Sul capodanno, i tatuaggi e le Mentos

Felice SAMHAIN a tutti!

Per chi non lo sapesse oggi (stanotte) si festeggia il capodanno celtico: si mangia la zucca, si fanno i propositi per l’anno nuovo, si vanno a trovare i morti, li si onora e si passa la serata in compagnia. Per chi volesse approfondire la faccenda ecco a voi il link qui, così potete aver eun0idea un pò più chiara di questa festività.

I miei propositi per l’anno nuovo: fare più sport, mangiare meno schifezze, glicata almeno a 7%, farmi il tatuaggio, andare a un concerto dei foo fighters, vincere la lotteria, mettere più spesso i tacchi. Ieri infatti, essendo costretta all’inattività, ho passato parte della giornata a progettare il mio tatuaggio, con il sottofondo idilliaco dei FF, mi sono vista anche il docu-film sulla loro storia. Semplicemente divino.

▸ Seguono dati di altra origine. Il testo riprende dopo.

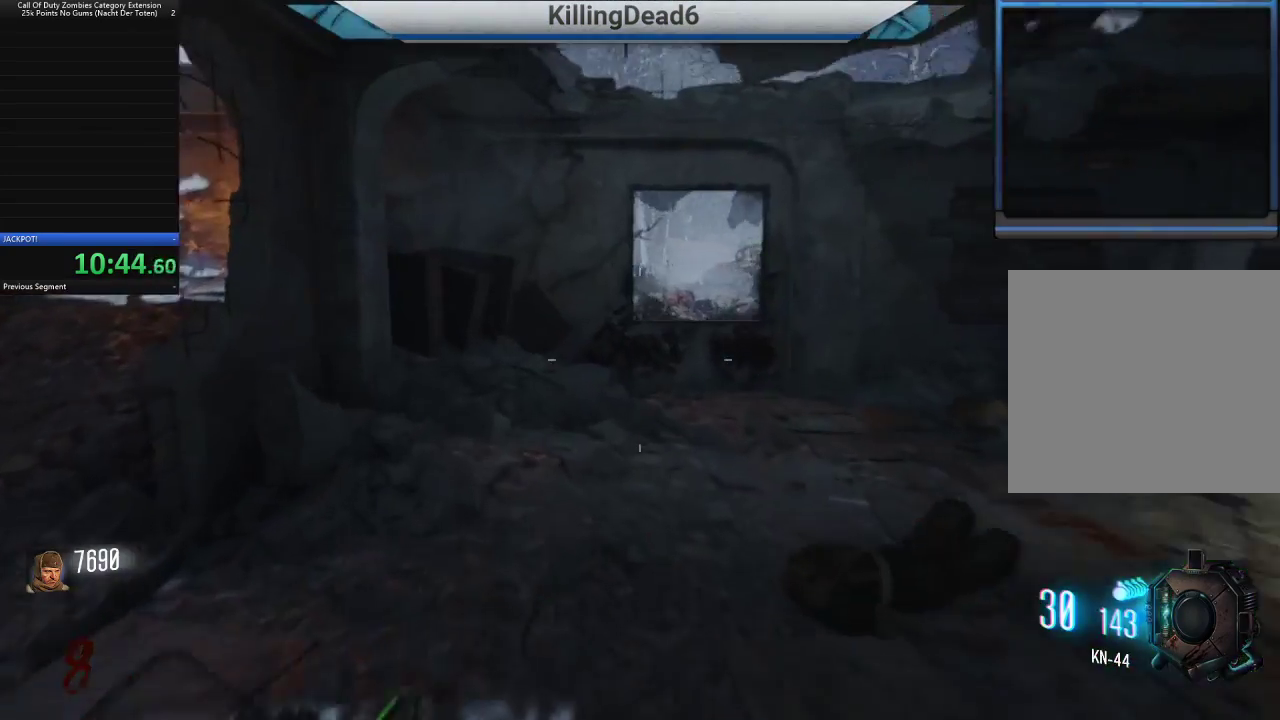
{"buttons": [], "left_stick": "up", "right_stick": "center", "button_events": []}
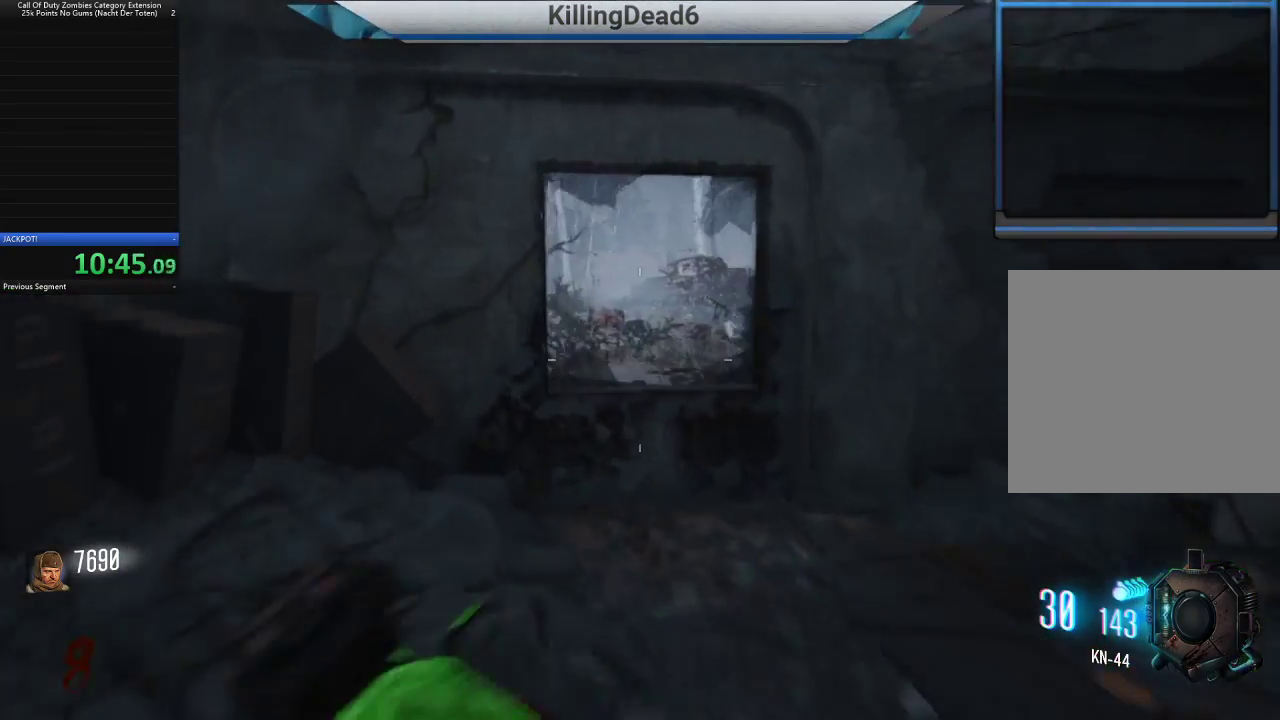
{"buttons": [], "left_stick": "up-left", "right_stick": "right", "button_events": []}
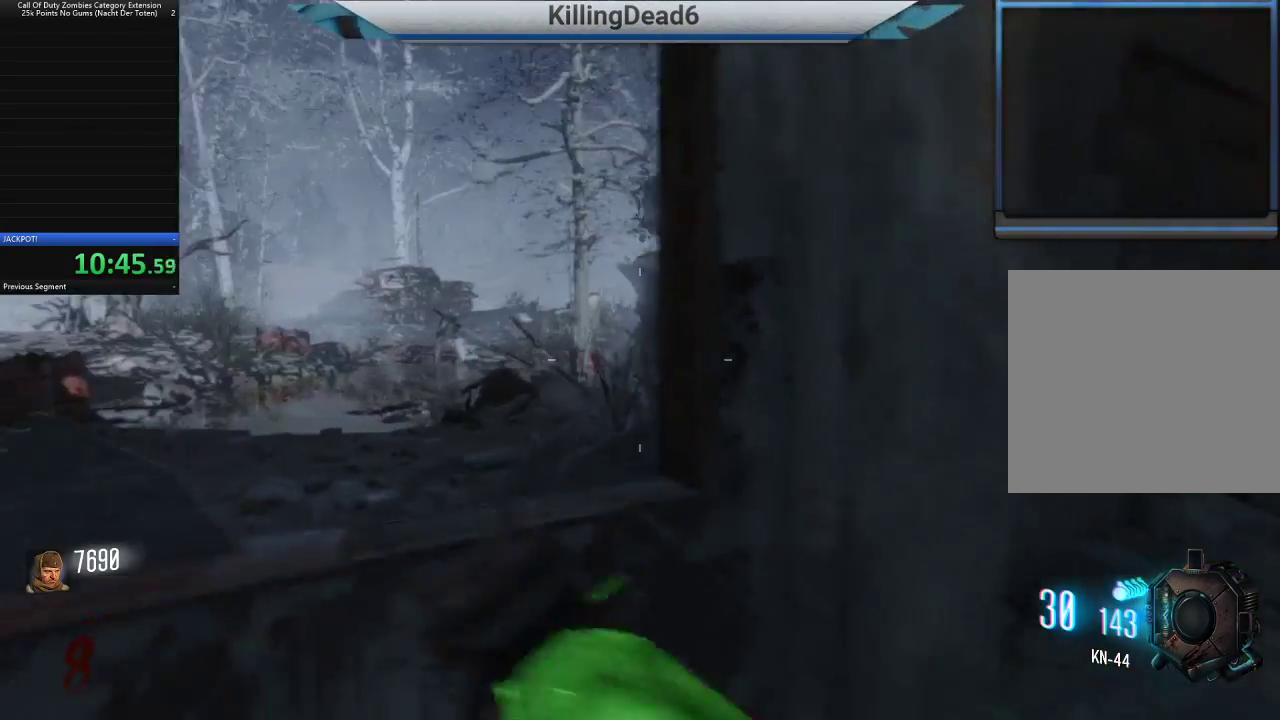
{"buttons": [], "left_stick": "center", "right_stick": "center", "button_events": []}
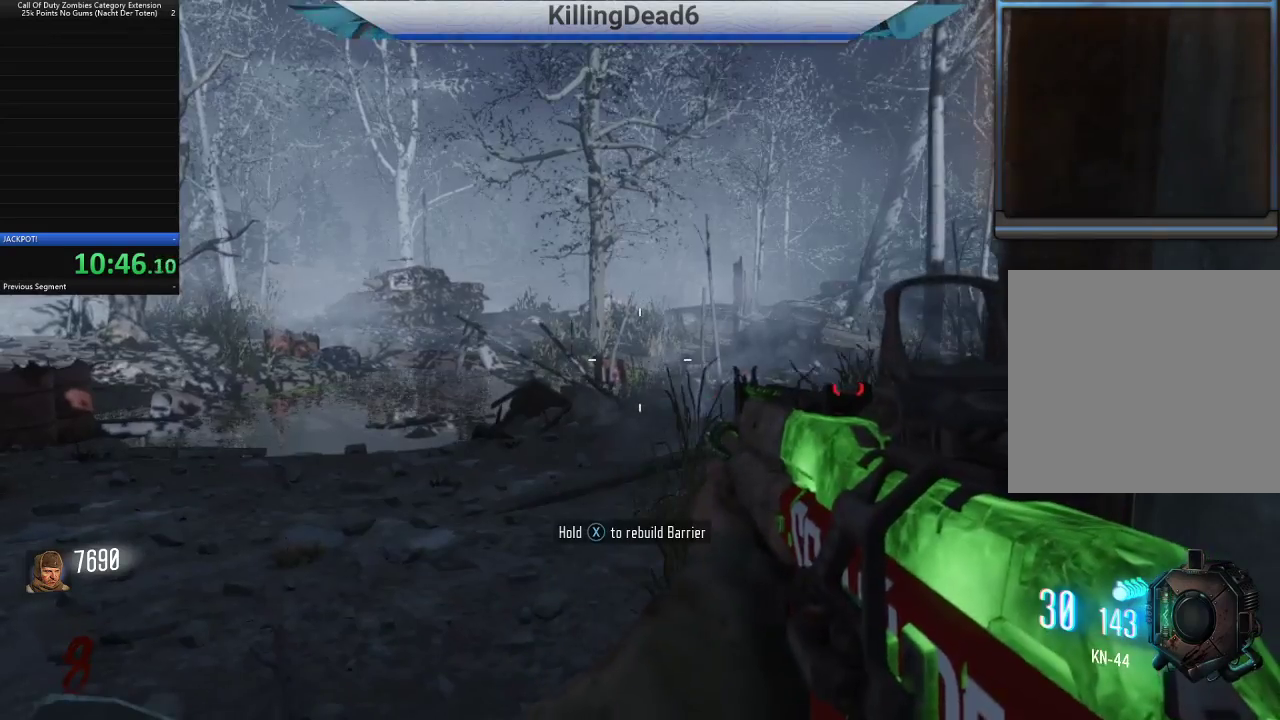
{"buttons": [], "left_stick": "center", "right_stick": "down", "button_events": []}
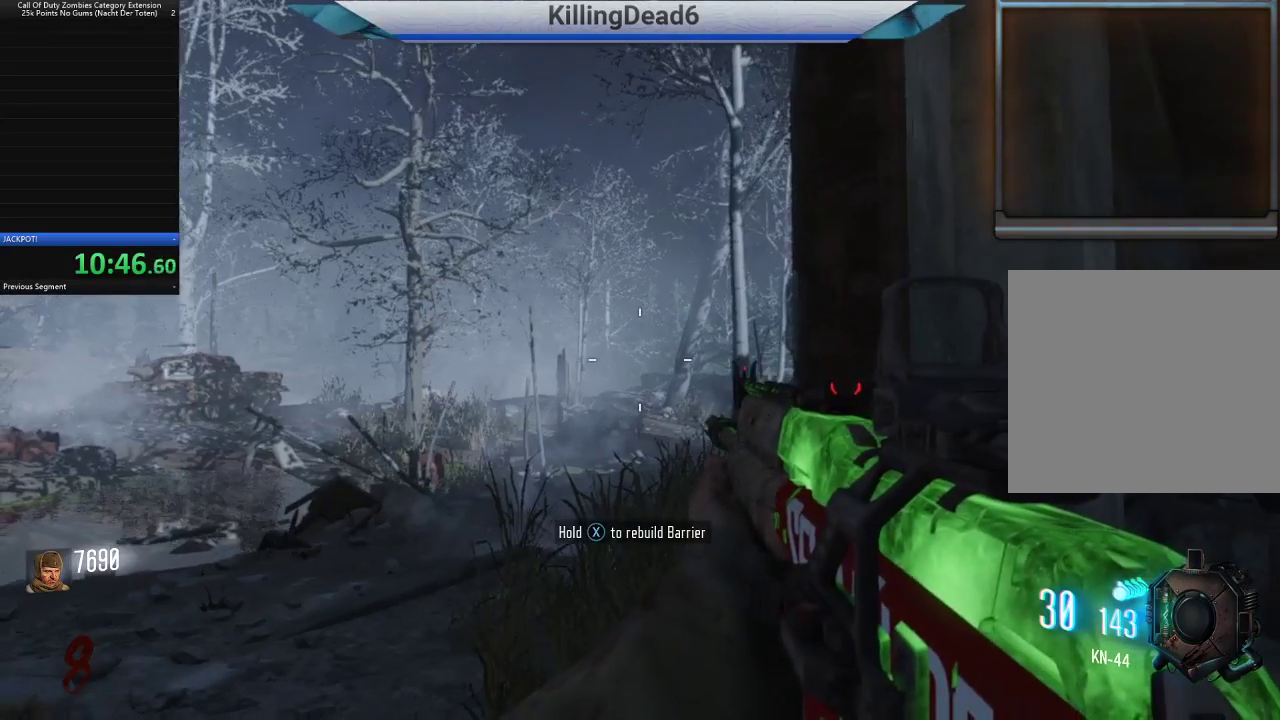
{"buttons": [], "left_stick": "center", "right_stick": "down-right", "button_events": []}
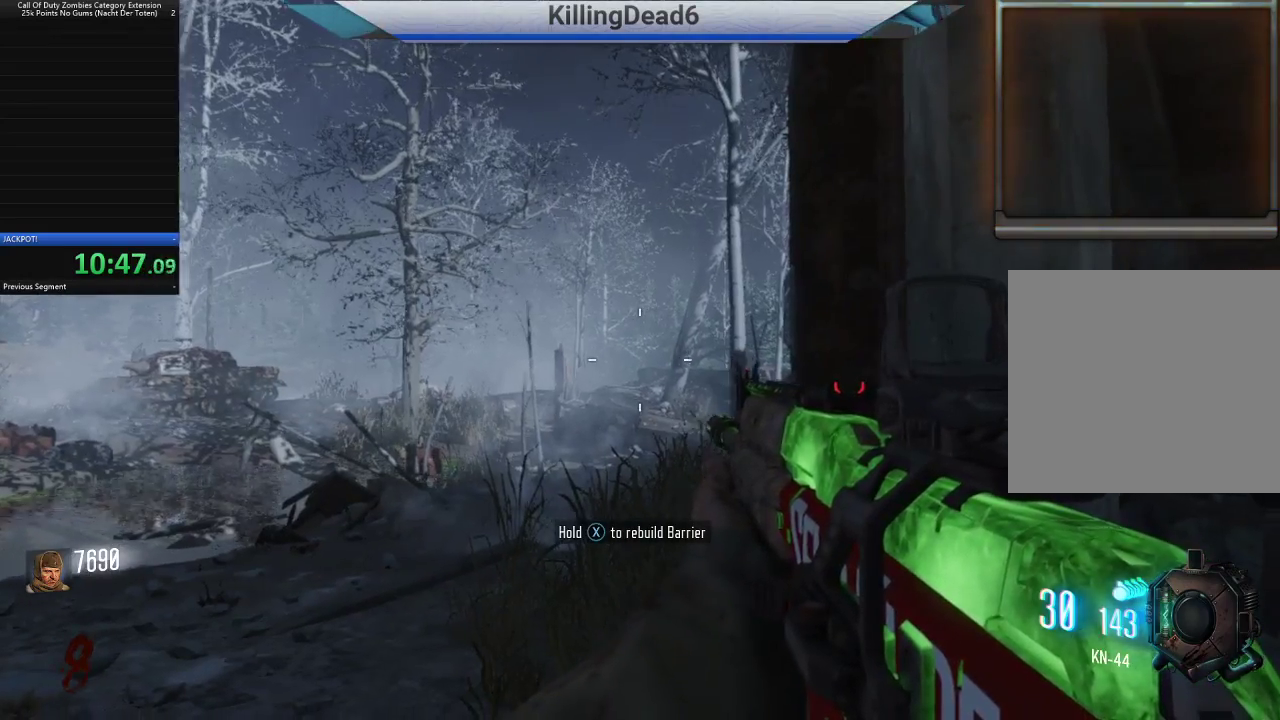
{"buttons": [], "left_stick": "center", "right_stick": "right", "button_events": []}
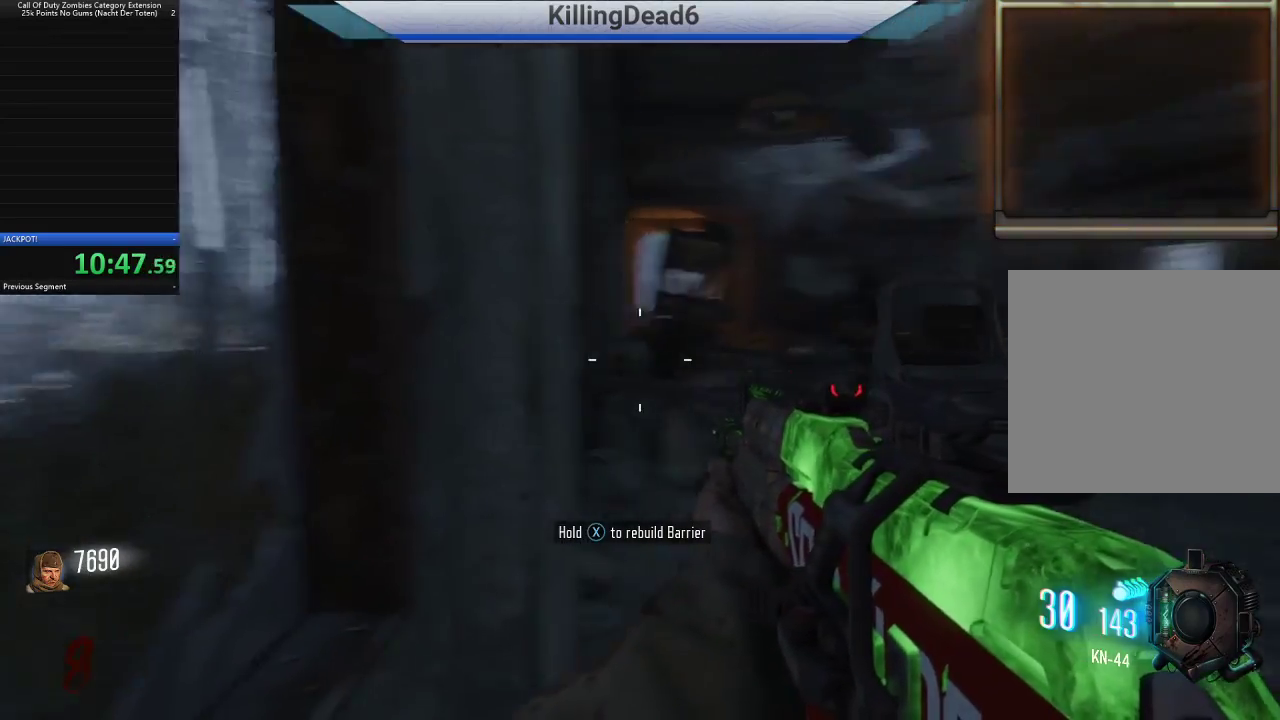
{"buttons": [], "left_stick": "up", "right_stick": "center", "button_events": []}
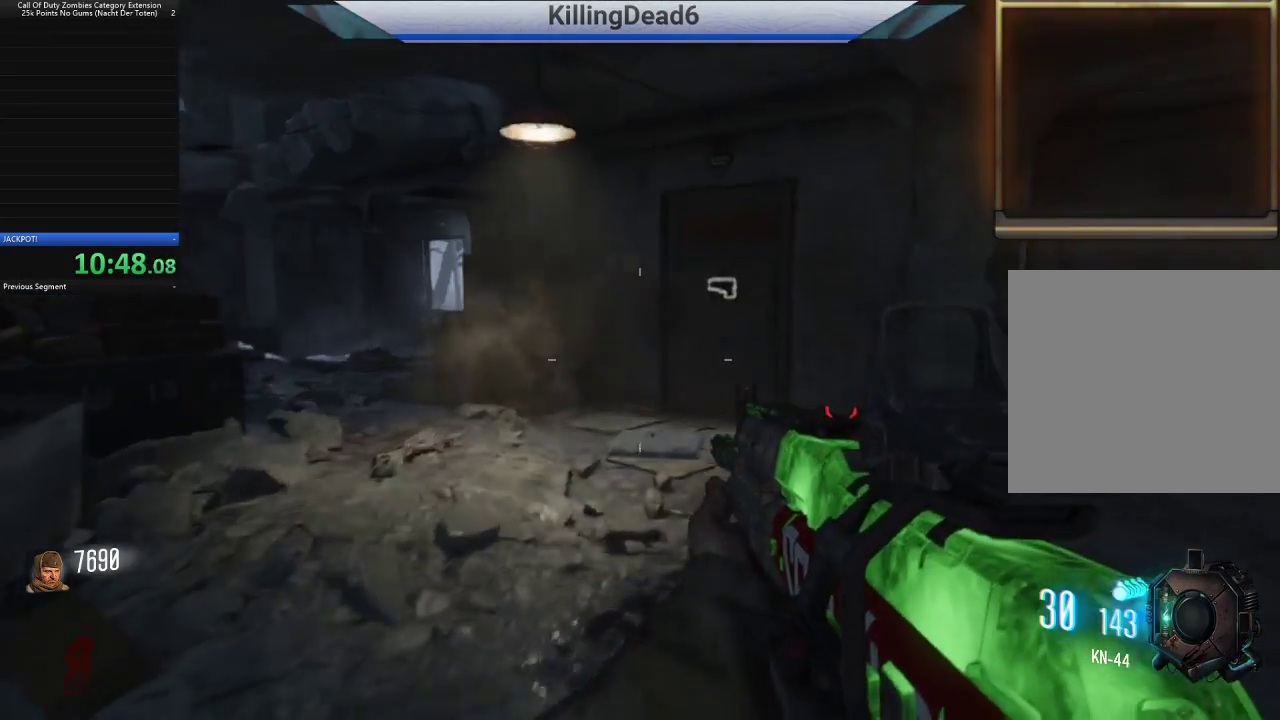
{"buttons": [], "left_stick": "up", "right_stick": "center", "button_events": [[233, "L3", "down"], [367, "L3", "up"]]}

Sono circa 10 anni che voglio farmi un tatuaggio, ma non ho mai avuto i soldi per farlo e nemmeno le idee ben chiare sul soggetto. Inizialmente volevo fare una cosa piccola, ora piano piano lo sto ampliando perchè vorrei un tatuaggio composto da più elementi, ma omogeneo. E lo voglio assolutamente fare prima di partire per il Giappone, per i soldi penso che farò un piccolo sacrificio e a Natale mi farò dare soldi invece di regali (dato che il lavoro latita terribilmente). Per fortuna non sono una di quelle persone che si fa un tattoo per amore o si incide un cuore enorme sul culo o il classico tatuaggio cinese pescato da internet che non significa una minchia. Lo devi progettare tu, deve essere tuo, puoi non avere le competenze artistiche (tipo me), ma deve nascere da te.

L’altro giorno mi è capitata una situazione che può essere benissimo affrescata dal video dei miei beniamini, parodia di questa famosissima serie di spot anni ’90. [Vi prego da questo momento in poi mettete questa canzone in sottofondo! Rende tantissimo l’idea!] Dovevo prendere il bus ed ero in ritardo, l’abbonamento era nello zaino da qualche parte. Salgo sul bus e mi siedo. Il conducente con aria minacciosa, si avvicina:”Ehi, tu! L’abbonamento?”. Panico. Non sapevo dove fosse e vista l’espressione accigliata sicuramente mi avrebbe sbattuto fuori, a un certo punto trovo il biglietto verde (una biglietto che possono usare/avere solo i figli di autisti, quale io sono). Lui mi guarda, dispiega un sorriso a 49 denti, mi fa l’occhiolino d’intesa e il segno di ok alla Fonzie e io gli rispondo con un sorriso pieno di riconoscimento della serie “ce la intendiamo, siamo della stessa famiglia!” . In quel momento avrei potuto ricevere l’ovazione di tutta le gente che c’era sul bus con una hola, pacche sulle spalle e strette di mano, gli uccellini avrebbero cinguettato in coro il mio nome e improvvismente sarebbe spuntato un sole brillante e luminoso. Mi sentivo troppo in uno spot pubblicitario!

8 pensieri su “Sul capodanno, i tatuaggi e le Mentos

  1. Non ho capito, ma pur avendo il biglietto verde hai lo stesso l’abbonamento? Why? (non me ne intendo)
    In ogni caso io al cuore enorme sul culo ci farei un pensierino, eh!